After much discussion, I went ahead and purchased tickets for Tom and I today. Sure, it's months in advance, but I doubt we'll find a better deal than this: $1,200 each for round-trip from Los Angeles to Auckland. New Zealand, here we come!
When I received an e-mail from an unknown name with the innocuous subject line "Regarding Work" in my Inbox at work, I shrugged and opened it. Hey, we've got (crappy) spam filters and for all I knew one of our freelance employees was trying to contact me. Instead, I got this:
Hi, I hate to be the one to mention this, but people continue to talk about your weight issue and it just disgusts me. Whether you know it by now, people are always chattering about each other at work but you come up more than enough. I wasn't the happiest or best-fit up until a year ago or so but that did change. Thanks to my dam brother-in-law(of all people). Anyhow, it was for the best.
What I am saying is that you need to do something different and maybe you can make the same difference I did. Try this stuff I used. I took it on the idea it's just more junk but it worked great. I see more positive reviews on it nowadays and makes me feel even better.

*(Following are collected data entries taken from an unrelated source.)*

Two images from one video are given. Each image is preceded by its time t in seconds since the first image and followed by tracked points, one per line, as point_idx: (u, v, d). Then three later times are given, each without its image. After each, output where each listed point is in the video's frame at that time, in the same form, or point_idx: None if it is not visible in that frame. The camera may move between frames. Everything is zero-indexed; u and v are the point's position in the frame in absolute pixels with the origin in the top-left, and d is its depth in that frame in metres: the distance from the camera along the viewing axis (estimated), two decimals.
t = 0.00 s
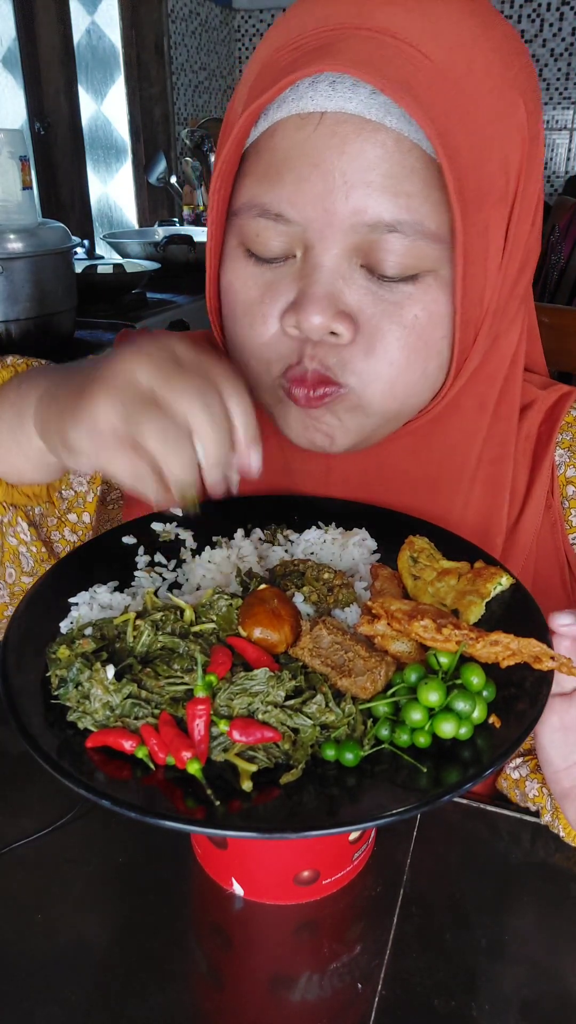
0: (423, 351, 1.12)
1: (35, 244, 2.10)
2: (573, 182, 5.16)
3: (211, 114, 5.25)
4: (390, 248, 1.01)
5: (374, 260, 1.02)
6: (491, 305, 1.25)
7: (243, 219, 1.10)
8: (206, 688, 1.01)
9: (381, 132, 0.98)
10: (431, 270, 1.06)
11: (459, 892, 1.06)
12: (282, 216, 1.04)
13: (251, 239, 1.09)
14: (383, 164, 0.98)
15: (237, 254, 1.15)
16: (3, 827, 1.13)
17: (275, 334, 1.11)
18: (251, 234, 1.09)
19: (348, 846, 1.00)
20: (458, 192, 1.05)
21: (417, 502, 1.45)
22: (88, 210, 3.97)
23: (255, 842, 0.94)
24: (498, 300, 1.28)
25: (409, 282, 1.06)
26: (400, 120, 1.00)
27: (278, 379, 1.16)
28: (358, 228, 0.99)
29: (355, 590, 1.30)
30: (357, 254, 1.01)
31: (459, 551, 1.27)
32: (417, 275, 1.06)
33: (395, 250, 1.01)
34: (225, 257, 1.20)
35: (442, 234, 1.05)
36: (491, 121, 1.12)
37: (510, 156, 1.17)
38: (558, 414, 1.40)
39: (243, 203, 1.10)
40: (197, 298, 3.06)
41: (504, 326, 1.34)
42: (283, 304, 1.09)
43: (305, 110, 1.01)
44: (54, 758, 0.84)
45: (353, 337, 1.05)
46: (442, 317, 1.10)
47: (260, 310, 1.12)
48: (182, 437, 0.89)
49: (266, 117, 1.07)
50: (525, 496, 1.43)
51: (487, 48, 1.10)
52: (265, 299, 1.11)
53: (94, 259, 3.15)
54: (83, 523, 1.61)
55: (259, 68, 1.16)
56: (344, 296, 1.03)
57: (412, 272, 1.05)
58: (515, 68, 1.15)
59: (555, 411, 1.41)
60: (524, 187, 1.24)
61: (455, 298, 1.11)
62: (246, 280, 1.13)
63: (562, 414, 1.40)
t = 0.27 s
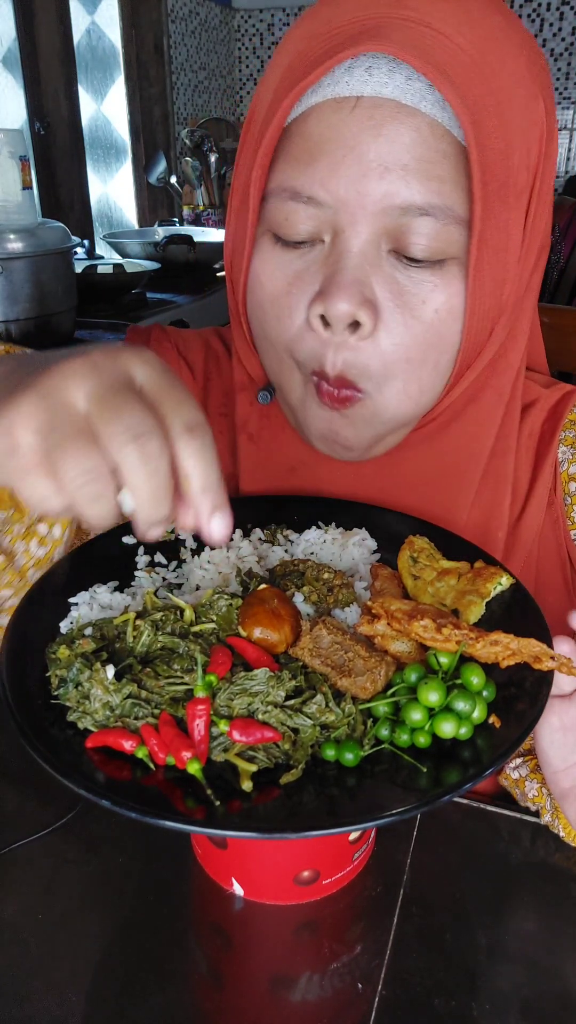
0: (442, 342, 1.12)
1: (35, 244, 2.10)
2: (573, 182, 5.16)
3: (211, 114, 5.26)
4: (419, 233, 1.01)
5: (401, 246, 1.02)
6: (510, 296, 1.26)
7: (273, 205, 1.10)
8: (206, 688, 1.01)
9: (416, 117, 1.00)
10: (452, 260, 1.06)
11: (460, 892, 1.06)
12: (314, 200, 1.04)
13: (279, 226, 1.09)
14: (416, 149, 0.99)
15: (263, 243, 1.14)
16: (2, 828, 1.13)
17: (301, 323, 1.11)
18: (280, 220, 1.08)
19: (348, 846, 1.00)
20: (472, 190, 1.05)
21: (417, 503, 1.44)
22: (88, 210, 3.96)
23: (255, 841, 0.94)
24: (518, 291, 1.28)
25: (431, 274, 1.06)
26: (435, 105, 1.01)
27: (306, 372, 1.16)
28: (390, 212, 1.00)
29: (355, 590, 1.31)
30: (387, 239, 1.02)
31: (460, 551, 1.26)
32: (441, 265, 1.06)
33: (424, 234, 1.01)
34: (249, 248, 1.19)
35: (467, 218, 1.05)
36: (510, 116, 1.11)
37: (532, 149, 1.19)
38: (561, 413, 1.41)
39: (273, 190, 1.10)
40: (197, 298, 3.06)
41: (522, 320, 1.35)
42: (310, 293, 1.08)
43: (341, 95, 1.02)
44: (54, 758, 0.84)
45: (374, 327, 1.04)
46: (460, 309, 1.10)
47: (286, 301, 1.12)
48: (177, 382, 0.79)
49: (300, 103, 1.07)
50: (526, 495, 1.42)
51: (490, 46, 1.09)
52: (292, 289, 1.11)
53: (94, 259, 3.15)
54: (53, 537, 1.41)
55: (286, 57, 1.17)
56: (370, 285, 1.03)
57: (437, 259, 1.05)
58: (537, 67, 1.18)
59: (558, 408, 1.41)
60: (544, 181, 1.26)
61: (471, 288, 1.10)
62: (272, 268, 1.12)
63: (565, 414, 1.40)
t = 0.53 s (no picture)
0: (460, 331, 1.12)
1: (35, 244, 2.10)
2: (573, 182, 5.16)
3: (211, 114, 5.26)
4: (430, 230, 1.01)
5: (412, 243, 1.02)
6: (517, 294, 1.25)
7: (281, 200, 1.09)
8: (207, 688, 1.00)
9: (427, 115, 0.99)
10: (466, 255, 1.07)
11: (460, 892, 1.06)
12: (322, 196, 1.03)
13: (287, 221, 1.09)
14: (429, 147, 0.99)
15: (272, 236, 1.14)
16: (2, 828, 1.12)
17: (311, 314, 1.11)
18: (288, 214, 1.08)
19: (348, 846, 1.00)
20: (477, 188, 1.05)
21: (417, 503, 1.44)
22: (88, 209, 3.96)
23: (255, 842, 0.94)
24: (524, 289, 1.28)
25: (447, 265, 1.06)
26: (446, 104, 1.01)
27: (310, 360, 1.16)
28: (399, 210, 1.00)
29: (355, 590, 1.31)
30: (397, 236, 1.02)
31: (460, 552, 1.27)
32: (456, 258, 1.06)
33: (433, 232, 1.01)
34: (256, 243, 1.19)
35: (481, 217, 1.06)
36: (517, 115, 1.11)
37: (541, 149, 1.19)
38: (566, 413, 1.41)
39: (281, 184, 1.10)
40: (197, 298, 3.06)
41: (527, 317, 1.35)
42: (319, 286, 1.09)
43: (352, 91, 1.02)
44: (54, 758, 0.84)
45: (390, 318, 1.05)
46: (477, 298, 1.11)
47: (294, 293, 1.12)
48: (221, 530, 0.73)
49: (311, 98, 1.07)
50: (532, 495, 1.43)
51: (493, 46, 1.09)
52: (299, 282, 1.11)
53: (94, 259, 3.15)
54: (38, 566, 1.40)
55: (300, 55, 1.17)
56: (382, 279, 1.04)
57: (451, 255, 1.05)
58: (549, 67, 1.18)
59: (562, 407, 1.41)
60: (555, 179, 1.25)
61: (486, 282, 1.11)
62: (280, 260, 1.13)
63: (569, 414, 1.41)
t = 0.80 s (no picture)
0: (455, 330, 1.11)
1: (34, 244, 2.10)
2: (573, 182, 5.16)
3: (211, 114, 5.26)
4: (424, 229, 1.01)
5: (405, 242, 1.02)
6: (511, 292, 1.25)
7: (276, 199, 1.09)
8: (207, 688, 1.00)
9: (420, 114, 0.99)
10: (459, 254, 1.06)
11: (460, 892, 1.06)
12: (316, 196, 1.03)
13: (282, 220, 1.09)
14: (422, 146, 0.99)
15: (268, 236, 1.14)
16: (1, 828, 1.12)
17: (306, 315, 1.11)
18: (282, 214, 1.08)
19: (348, 846, 1.00)
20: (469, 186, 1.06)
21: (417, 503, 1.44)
22: (88, 209, 3.96)
23: (255, 842, 0.94)
24: (519, 287, 1.28)
25: (439, 264, 1.06)
26: (439, 102, 1.00)
27: (310, 365, 1.16)
28: (392, 209, 1.00)
29: (355, 590, 1.31)
30: (390, 234, 1.01)
31: (459, 552, 1.27)
32: (449, 258, 1.06)
33: (426, 231, 1.01)
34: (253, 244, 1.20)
35: (473, 217, 1.05)
36: (514, 116, 1.11)
37: (536, 149, 1.19)
38: (564, 413, 1.41)
39: (276, 184, 1.10)
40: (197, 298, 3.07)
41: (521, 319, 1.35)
42: (313, 288, 1.09)
43: (345, 90, 1.02)
44: (54, 758, 0.84)
45: (384, 317, 1.05)
46: (471, 297, 1.11)
47: (290, 292, 1.12)
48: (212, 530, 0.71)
49: (305, 97, 1.07)
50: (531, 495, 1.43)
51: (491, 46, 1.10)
52: (295, 282, 1.11)
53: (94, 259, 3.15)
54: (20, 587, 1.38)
55: (298, 53, 1.17)
56: (375, 278, 1.03)
57: (444, 255, 1.05)
58: (544, 69, 1.18)
59: (561, 408, 1.42)
60: (549, 178, 1.25)
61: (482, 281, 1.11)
62: (276, 260, 1.13)
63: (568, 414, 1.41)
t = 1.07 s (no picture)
0: (442, 334, 1.12)
1: (34, 244, 2.10)
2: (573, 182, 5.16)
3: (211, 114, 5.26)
4: (418, 223, 1.01)
5: (401, 237, 1.02)
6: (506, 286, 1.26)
7: (272, 194, 1.10)
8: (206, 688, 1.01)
9: (414, 107, 0.99)
10: (452, 252, 1.07)
11: (459, 892, 1.06)
12: (313, 190, 1.03)
13: (278, 215, 1.09)
14: (415, 139, 0.99)
15: (265, 231, 1.15)
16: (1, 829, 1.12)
17: (297, 307, 1.11)
18: (279, 210, 1.09)
19: (348, 846, 1.00)
20: (465, 182, 1.06)
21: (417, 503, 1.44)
22: (88, 209, 3.96)
23: (255, 842, 0.94)
24: (513, 282, 1.29)
25: (433, 261, 1.06)
26: (433, 95, 1.00)
27: (293, 353, 1.15)
28: (387, 203, 1.00)
29: (355, 590, 1.31)
30: (386, 229, 1.02)
31: (459, 552, 1.26)
32: (442, 254, 1.06)
33: (422, 224, 1.01)
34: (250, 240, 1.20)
35: (468, 210, 1.05)
36: (509, 114, 1.12)
37: (531, 144, 1.19)
38: (563, 411, 1.40)
39: (272, 180, 1.11)
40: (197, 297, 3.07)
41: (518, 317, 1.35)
42: (307, 281, 1.09)
43: (340, 84, 1.02)
44: (54, 758, 0.84)
45: (376, 314, 1.05)
46: (461, 300, 1.11)
47: (285, 288, 1.12)
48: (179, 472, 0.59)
49: (300, 90, 1.08)
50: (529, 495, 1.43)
51: (489, 44, 1.10)
52: (290, 276, 1.11)
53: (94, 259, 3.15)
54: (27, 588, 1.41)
55: (295, 47, 1.17)
56: (371, 272, 1.03)
57: (437, 250, 1.06)
58: (538, 64, 1.18)
59: (560, 406, 1.41)
60: (544, 173, 1.25)
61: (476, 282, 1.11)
62: (271, 256, 1.13)
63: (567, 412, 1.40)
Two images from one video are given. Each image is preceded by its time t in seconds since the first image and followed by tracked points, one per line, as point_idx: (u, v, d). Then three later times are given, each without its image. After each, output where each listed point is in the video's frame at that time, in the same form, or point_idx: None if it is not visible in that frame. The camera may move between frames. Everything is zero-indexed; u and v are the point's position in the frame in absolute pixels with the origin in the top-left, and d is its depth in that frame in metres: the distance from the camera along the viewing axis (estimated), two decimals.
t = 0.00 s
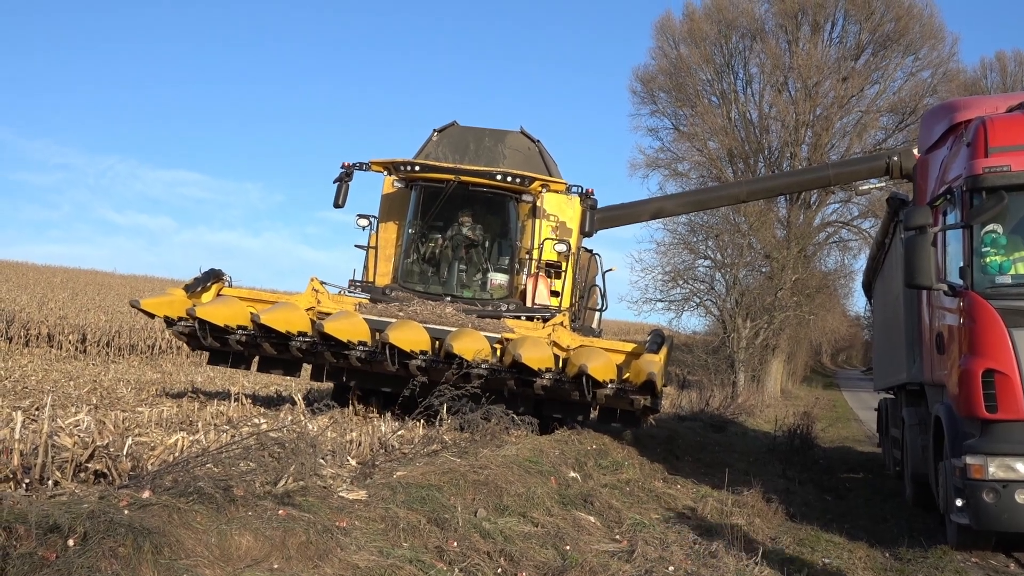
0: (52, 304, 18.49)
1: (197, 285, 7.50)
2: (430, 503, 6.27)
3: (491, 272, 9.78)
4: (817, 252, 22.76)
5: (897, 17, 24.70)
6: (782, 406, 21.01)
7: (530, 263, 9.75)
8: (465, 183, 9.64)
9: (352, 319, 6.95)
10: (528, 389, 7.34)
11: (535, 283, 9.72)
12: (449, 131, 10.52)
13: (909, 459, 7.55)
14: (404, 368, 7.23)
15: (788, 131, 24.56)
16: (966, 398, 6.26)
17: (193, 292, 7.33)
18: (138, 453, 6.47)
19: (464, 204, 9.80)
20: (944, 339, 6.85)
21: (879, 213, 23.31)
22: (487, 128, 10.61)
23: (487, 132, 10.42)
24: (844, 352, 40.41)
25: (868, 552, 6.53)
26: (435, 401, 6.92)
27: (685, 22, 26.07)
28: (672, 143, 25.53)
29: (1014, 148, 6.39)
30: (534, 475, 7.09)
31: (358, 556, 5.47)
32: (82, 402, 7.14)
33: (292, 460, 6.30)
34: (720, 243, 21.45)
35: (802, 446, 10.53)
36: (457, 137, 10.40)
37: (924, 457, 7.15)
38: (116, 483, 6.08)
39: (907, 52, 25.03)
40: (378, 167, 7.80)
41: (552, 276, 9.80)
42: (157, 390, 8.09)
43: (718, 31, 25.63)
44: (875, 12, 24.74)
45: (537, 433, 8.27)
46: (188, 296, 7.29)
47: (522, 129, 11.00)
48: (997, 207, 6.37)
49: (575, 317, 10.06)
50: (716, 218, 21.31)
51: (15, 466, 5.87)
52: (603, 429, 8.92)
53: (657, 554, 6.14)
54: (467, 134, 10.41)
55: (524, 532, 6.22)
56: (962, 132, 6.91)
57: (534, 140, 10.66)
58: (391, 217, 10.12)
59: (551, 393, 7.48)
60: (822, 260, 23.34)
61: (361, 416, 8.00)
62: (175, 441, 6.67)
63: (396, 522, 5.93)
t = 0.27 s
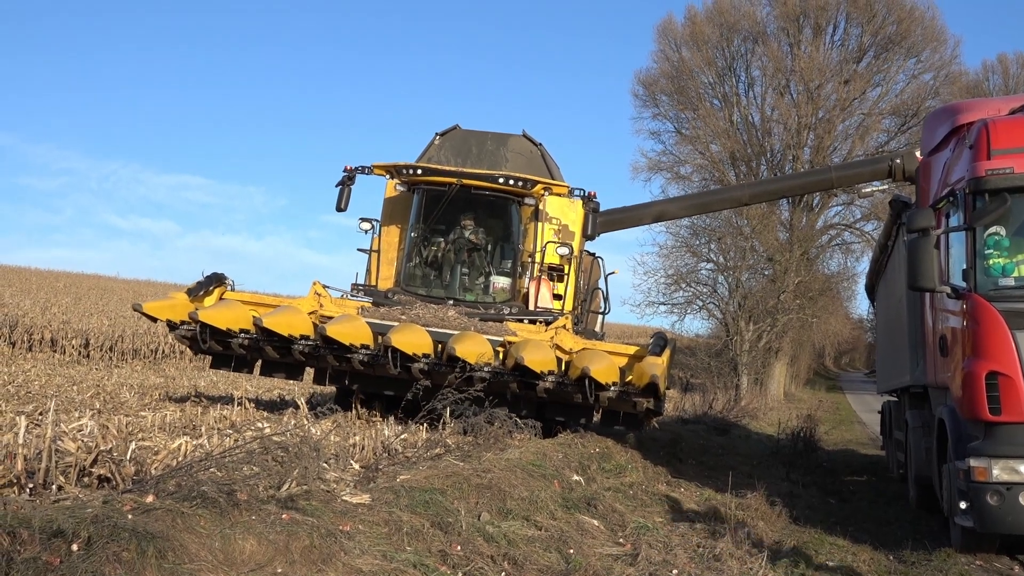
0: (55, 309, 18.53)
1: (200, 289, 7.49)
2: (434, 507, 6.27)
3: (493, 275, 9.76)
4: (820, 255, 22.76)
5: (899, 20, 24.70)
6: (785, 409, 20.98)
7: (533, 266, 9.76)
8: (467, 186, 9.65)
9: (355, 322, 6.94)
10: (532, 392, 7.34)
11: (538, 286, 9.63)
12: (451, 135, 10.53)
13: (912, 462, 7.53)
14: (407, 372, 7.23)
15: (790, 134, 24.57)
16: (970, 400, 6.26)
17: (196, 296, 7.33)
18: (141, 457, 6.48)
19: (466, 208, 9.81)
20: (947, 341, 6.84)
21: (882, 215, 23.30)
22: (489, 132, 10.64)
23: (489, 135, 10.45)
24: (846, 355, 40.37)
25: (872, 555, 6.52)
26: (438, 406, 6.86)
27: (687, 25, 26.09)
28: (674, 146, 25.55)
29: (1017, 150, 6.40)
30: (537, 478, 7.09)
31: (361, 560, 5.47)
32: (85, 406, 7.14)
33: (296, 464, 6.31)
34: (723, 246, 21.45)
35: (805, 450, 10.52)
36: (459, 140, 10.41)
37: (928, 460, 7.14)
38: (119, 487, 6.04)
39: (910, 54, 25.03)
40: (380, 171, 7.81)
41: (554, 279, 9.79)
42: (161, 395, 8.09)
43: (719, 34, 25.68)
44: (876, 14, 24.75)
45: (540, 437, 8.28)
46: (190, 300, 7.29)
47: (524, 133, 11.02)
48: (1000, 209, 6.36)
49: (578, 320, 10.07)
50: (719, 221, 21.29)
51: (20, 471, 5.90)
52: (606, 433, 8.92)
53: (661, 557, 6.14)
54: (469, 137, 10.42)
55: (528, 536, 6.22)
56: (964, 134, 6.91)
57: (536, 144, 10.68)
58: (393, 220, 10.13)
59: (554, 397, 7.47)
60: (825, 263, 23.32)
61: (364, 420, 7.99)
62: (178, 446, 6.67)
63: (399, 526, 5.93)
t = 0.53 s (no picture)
0: (59, 309, 18.56)
1: (202, 290, 7.48)
2: (437, 508, 6.28)
3: (496, 276, 9.77)
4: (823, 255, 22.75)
5: (902, 20, 24.63)
6: (789, 410, 20.97)
7: (536, 267, 9.80)
8: (470, 187, 9.64)
9: (358, 323, 6.94)
10: (535, 393, 7.34)
11: (541, 287, 9.67)
12: (454, 135, 10.53)
13: (915, 462, 7.52)
14: (409, 373, 7.22)
15: (793, 134, 24.55)
16: (973, 401, 6.26)
17: (199, 297, 7.32)
18: (144, 458, 6.49)
19: (469, 208, 9.81)
20: (950, 342, 6.84)
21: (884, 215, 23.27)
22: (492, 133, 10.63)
23: (493, 136, 10.45)
24: (849, 355, 40.34)
25: (876, 556, 6.52)
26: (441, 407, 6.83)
27: (690, 25, 26.09)
28: (677, 146, 25.53)
29: (1021, 150, 6.40)
30: (540, 479, 7.09)
31: (365, 561, 5.47)
32: (89, 407, 7.13)
33: (299, 465, 6.32)
34: (726, 246, 21.43)
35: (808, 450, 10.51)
36: (462, 141, 10.40)
37: (931, 460, 7.13)
38: (122, 488, 6.03)
39: (913, 54, 24.99)
40: (383, 172, 7.80)
41: (557, 280, 9.84)
42: (164, 395, 8.09)
43: (722, 34, 25.69)
44: (880, 14, 24.73)
45: (542, 437, 8.28)
46: (192, 301, 7.28)
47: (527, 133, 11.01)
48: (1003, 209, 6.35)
49: (580, 320, 10.08)
50: (721, 221, 21.31)
51: (23, 472, 5.92)
52: (609, 434, 8.92)
53: (664, 558, 6.14)
54: (472, 138, 10.42)
55: (531, 536, 6.22)
56: (967, 134, 6.90)
57: (538, 144, 10.68)
58: (396, 221, 10.13)
59: (556, 398, 7.47)
60: (827, 264, 23.30)
61: (368, 420, 7.99)
62: (181, 447, 6.68)
63: (402, 526, 5.94)
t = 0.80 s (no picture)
0: (61, 311, 18.56)
1: (206, 291, 7.47)
2: (440, 509, 6.27)
3: (499, 277, 9.78)
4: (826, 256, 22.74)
5: (904, 21, 24.62)
6: (790, 411, 20.95)
7: (539, 268, 9.76)
8: (473, 189, 9.64)
9: (362, 324, 6.93)
10: (538, 395, 7.33)
11: (543, 288, 9.68)
12: (457, 137, 10.53)
13: (918, 463, 7.49)
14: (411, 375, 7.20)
15: (795, 135, 24.56)
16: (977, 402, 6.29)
17: (202, 299, 7.29)
18: (147, 460, 6.50)
19: (471, 210, 9.81)
20: (954, 343, 6.83)
21: (887, 216, 23.25)
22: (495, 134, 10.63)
23: (495, 137, 10.44)
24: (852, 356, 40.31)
25: (878, 557, 6.52)
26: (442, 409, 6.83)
27: (692, 27, 26.10)
28: (679, 148, 25.53)
29: None
30: (543, 480, 7.08)
31: (367, 563, 5.47)
32: (91, 409, 7.13)
33: (302, 466, 6.33)
34: (728, 248, 21.43)
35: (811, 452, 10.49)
36: (465, 142, 10.40)
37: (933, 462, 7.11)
38: (125, 490, 6.06)
39: (915, 55, 24.98)
40: (386, 174, 7.79)
41: (560, 282, 9.81)
42: (166, 397, 8.08)
43: (724, 35, 25.70)
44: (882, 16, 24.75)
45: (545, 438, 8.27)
46: (196, 303, 7.25)
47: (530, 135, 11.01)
48: (1006, 211, 6.34)
49: (583, 322, 10.04)
50: (724, 222, 21.34)
51: (26, 474, 5.95)
52: (611, 435, 8.89)
53: (667, 560, 6.14)
54: (475, 139, 10.42)
55: (534, 538, 6.22)
56: (970, 135, 6.89)
57: (541, 145, 10.68)
58: (399, 223, 10.13)
59: (559, 400, 7.47)
60: (830, 265, 23.29)
61: (370, 423, 7.98)
62: (184, 448, 6.68)
63: (405, 528, 5.94)
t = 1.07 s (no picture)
0: (61, 313, 18.53)
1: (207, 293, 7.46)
2: (440, 511, 6.27)
3: (499, 279, 9.79)
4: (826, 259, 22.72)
5: (904, 24, 24.70)
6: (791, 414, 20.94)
7: (539, 271, 9.76)
8: (473, 191, 9.65)
9: (362, 326, 6.93)
10: (538, 397, 7.33)
11: (544, 290, 9.65)
12: (457, 139, 10.53)
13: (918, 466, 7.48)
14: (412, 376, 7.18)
15: (795, 138, 24.56)
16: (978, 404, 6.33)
17: (202, 300, 7.25)
18: (147, 461, 6.50)
19: (472, 212, 9.82)
20: (954, 345, 6.83)
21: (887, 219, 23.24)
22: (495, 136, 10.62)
23: (496, 139, 10.45)
24: (852, 359, 40.32)
25: (879, 560, 6.52)
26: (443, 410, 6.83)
27: (692, 29, 26.12)
28: (679, 150, 25.52)
29: None
30: (543, 482, 7.08)
31: (367, 565, 5.47)
32: (91, 410, 7.12)
33: (302, 468, 6.33)
34: (728, 250, 21.44)
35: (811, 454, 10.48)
36: (466, 144, 10.40)
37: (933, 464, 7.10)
38: (125, 492, 6.07)
39: (915, 58, 24.98)
40: (387, 175, 7.78)
41: (560, 284, 9.75)
42: (166, 399, 8.07)
43: (724, 37, 25.71)
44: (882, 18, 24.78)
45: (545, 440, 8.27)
46: (196, 304, 7.22)
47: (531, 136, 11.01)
48: (1006, 213, 6.36)
49: (584, 324, 10.04)
50: (724, 225, 21.37)
51: (25, 476, 5.95)
52: (612, 437, 8.87)
53: (667, 562, 6.14)
54: (476, 141, 10.42)
55: (534, 540, 6.21)
56: (970, 137, 6.90)
57: (541, 147, 10.68)
58: (399, 225, 10.13)
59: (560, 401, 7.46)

So, I am encouraging a change, not only in the chatter around here but in you personally.
-Anonymous for now
Using an anonymous email website to send this btw;)
When it helps/works just send a memo out with the name "Angel" in it. Then you can take me out to lunch to thank you. Talk to you sooner than later I hope;)
http://huricaneroou.com
Well I never! Insulted by my very e-mail?!?! Now, I appreciate the misspelling of a curse word that might otherwise draw alarm bells (though you'd never know it by the number of times I've e-mailed the word porn to a colleague recently). Really, I do. And sure, I'm not quite a supermodel. I'm pretty sure it's the height thing, frankly. But my e-mail calling me fat? That's just a low blow.
About me
Life in the far north is not always all it's cracked up to be. I can't see Russia from here, but that's probably because of the ice fog.